- Extract to read -
■ ■ ■ ■ ■ ■ ■

Since 1102, the city of Kochi was the seat of an eponymous princely state which traces its lineages to the Kulasekhara empire. Heralded as the Queen of the Arabian Sea, Kochi was an important spice trading centre on the Arabian Sea coast since the 14th century. Ancient travellers and tradesmen made references to Kochi through their writings, variously alluding to it as Cocym, Cochym, Cochin, and Cochi. Occupied by the Portuguese since 1503, Kochi was the site of the first European colonial settlement in India. It remained the capital of Portuguese India till 1530, before Goa became the capital. The city was later occupied by the Dutch, Mysore and the British. Kochi was the first princely state to join the Indian Union willingly, when India gained independence in 1947.
Kochi witnessed economic stagnation in the years following India's independence. Since 2003 however, an economic rejuvenation has arrested the morbid decline, leading to a spurt in the city's growth. A growing centre of information technology, tourism and international trade, Kochi is the commercial hub of Kerala, and one of the fastest growing second-tier metros in India. Like other large cities in the developing world, Kochi continues to struggle with urbanisation problems like poor sanitation and traffic congestion.
Successive waves of migration over the course of several millennia has made Kochi a melting pot of different cultures. The city, despite being quickly revamped by modernisation, maintains a distinct signature of its colonial heritage, thus marking a blend of tradition and modernity.

■ ■ ■ ■ ■ ■ ■

- Supplied records -
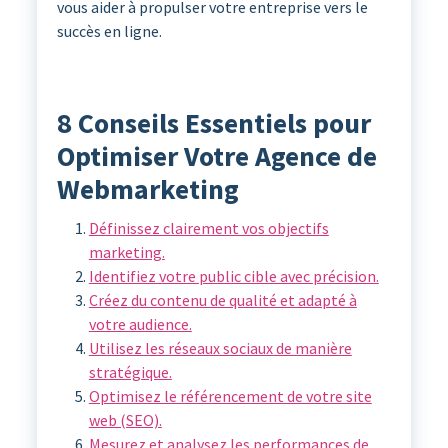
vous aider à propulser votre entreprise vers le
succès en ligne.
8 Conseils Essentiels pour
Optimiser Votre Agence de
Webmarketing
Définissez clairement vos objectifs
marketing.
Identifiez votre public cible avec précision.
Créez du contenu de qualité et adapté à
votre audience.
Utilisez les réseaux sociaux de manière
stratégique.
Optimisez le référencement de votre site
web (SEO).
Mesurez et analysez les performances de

■ ■ ■ ■ ■ ■ ■

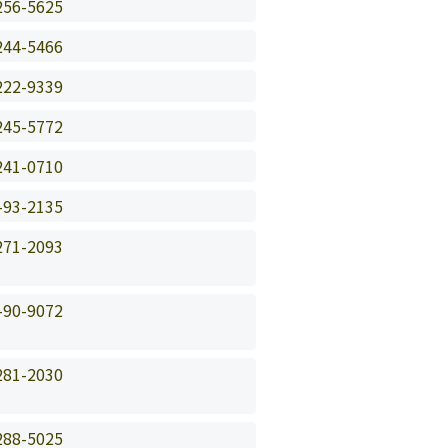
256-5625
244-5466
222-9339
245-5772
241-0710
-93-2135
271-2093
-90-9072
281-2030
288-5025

■ ■ ■ ■ ■ ■ ■

- Activities -
[a] According to the passage on Kochi, which city replaced Kochi as the capital of Portuguese India?
[b] Continue the passage on Kochi from its last sentence.

- Solved tasks -
[a] Goa

[b]
Kochi is the only place outside of China where these fishing structures are used. Theories regarding the etymology of the name "Kochi" are disputed. One of the theories suggests that the modern name of the city is derived from the Malayalam word koch azhi, meaning 'small lagoon'. Another version mentions that the city derives its name from the Sanskrit word Go shree which means 'prosperous with cows'. Certain ancient texts refer to the city as Balapuri (Sanskrit for 'small town'), which became Cochin in course of time.
According to some accounts, traders from the court of the Chinese ruler Khubilai Khan gave Cochin the name of their homeland. Yet another theory is that Kochi is derived from the word Kaci meaning 'harbour'. Certain scholars claim that Cochin is derived from the term Cocha, which is a transfiguration of the Biblical term Cohen. Accounts by Italian explorers Nicolo Conti (15th century), and Fra Paoline in the 17th century say that it was called Kochchi, named after the river connecting the backwaters to the sea.
After the arrival of the Portuguese, and later the British, the name Cochin stuck as the official appellation. The city reverted to a closer Anglicisation of its original Malayalam name, Kochi, in 1996. However, it is still widely referred to as Cochin.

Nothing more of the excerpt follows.